Некрасов пошел вслед за ним, но перед этим соболезнующе взглянул на Федора. Он воспринял уход Белинского не как уклонение от схватки, а как нежелание еще более волновать и без того глубоко взволнованного человека, раздражать его самолюбие, ставить в неловкое положение. По-видимому, так же восприняли поступок Белинского и все остальные, и Федор понимал это. Впрочем, он понимал и то, о чем, вероятно, не думали другие: Белинский чувствовал, что его может «занести№, что в пылу увлечения он, Федор, может наговорить и то, чего сам не думает…
Прощаясь, он с мучительной застенчивостью взглянул в глаза Панаевой. И не прочитал в них ничего, кроме недоумения и легкого испуга.
Глава шестая
Теперь он работал над повестью «Сбритые бакенбарды»; герой ее, бедный чиновник, замешкался с выполнением личного распоряжения императора об обязательном бритье всех государственных служащих, и впоследствии ему пришлось горько раскаиваться в этом.

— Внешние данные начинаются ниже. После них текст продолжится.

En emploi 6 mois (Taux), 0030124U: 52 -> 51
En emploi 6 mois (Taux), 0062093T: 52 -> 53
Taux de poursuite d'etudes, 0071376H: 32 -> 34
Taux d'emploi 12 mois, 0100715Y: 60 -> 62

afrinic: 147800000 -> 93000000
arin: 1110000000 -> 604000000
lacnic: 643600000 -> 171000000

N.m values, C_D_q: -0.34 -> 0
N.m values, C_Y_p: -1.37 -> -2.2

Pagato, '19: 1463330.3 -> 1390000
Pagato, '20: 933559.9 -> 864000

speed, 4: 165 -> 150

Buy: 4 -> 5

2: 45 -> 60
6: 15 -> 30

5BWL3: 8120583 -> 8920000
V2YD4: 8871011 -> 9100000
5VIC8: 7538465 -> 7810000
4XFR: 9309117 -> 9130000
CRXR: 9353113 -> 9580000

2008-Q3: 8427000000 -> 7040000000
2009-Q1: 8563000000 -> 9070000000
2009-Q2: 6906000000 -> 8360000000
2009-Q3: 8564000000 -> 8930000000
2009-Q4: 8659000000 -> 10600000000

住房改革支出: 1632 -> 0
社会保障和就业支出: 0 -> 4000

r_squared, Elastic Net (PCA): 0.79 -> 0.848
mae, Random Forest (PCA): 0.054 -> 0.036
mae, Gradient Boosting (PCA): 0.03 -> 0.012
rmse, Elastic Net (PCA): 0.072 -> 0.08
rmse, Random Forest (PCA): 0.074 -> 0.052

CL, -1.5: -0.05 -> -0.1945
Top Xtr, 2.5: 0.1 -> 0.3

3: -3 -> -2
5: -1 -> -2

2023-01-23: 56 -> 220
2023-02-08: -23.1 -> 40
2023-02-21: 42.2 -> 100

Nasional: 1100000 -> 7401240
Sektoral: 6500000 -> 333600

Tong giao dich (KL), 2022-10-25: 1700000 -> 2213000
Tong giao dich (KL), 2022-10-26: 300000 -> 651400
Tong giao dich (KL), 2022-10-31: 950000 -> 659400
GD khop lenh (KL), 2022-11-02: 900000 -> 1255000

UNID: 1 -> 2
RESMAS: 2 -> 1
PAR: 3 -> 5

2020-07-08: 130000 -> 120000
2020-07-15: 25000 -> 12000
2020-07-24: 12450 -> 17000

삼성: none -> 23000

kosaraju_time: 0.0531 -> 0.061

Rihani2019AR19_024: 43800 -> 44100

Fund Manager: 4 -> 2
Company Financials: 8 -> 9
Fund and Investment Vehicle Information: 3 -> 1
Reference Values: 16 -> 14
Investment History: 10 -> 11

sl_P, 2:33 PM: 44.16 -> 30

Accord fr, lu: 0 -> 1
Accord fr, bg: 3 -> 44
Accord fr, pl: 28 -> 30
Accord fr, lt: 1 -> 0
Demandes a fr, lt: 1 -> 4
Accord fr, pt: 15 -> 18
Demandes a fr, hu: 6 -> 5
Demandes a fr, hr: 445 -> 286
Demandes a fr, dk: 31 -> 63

Однако повесть не ладилась он несколько раз откладывал ее, затем возвращался к ней снова, и все его охватывало безотчетное недовольство. Дело, как ему казалось, было не в мелочах, а в каком-то решающем просчете самого замысла.
Как-то раз, зайдя в кондитерскую на Невском, где всегда можно было найти свежие газеты, он увидел за одним из столиков Плещеева — того молодого человека, с которым познакомился в кабинете Краевского. Плещеев дружелюбно кивнул, и Федор попросил разрешения присесть за тот же столик.
Ему сразу бросилось в глаза, что Плещеев читает газеты не только на французском, но и на немецком и английском языках. Так вот он каков! Образованных людей Федор уважал, зная, что образование не дается без труда. Впрочем, как выяснилось потом, именно Плещееву оно само шло в руки: он происходил из родовитой дворянской семьи, получил хорошее домашнее воспитание и порядочно знал не только языки, но и литературу, в особенности французскую и немецкую. Родители отдали его в школу гвардейских подпрапорщиков, однако влечение к литературе заставило его перейти в университет. Впрочем, и из университета он ушел, целиком отдавшись поэзии.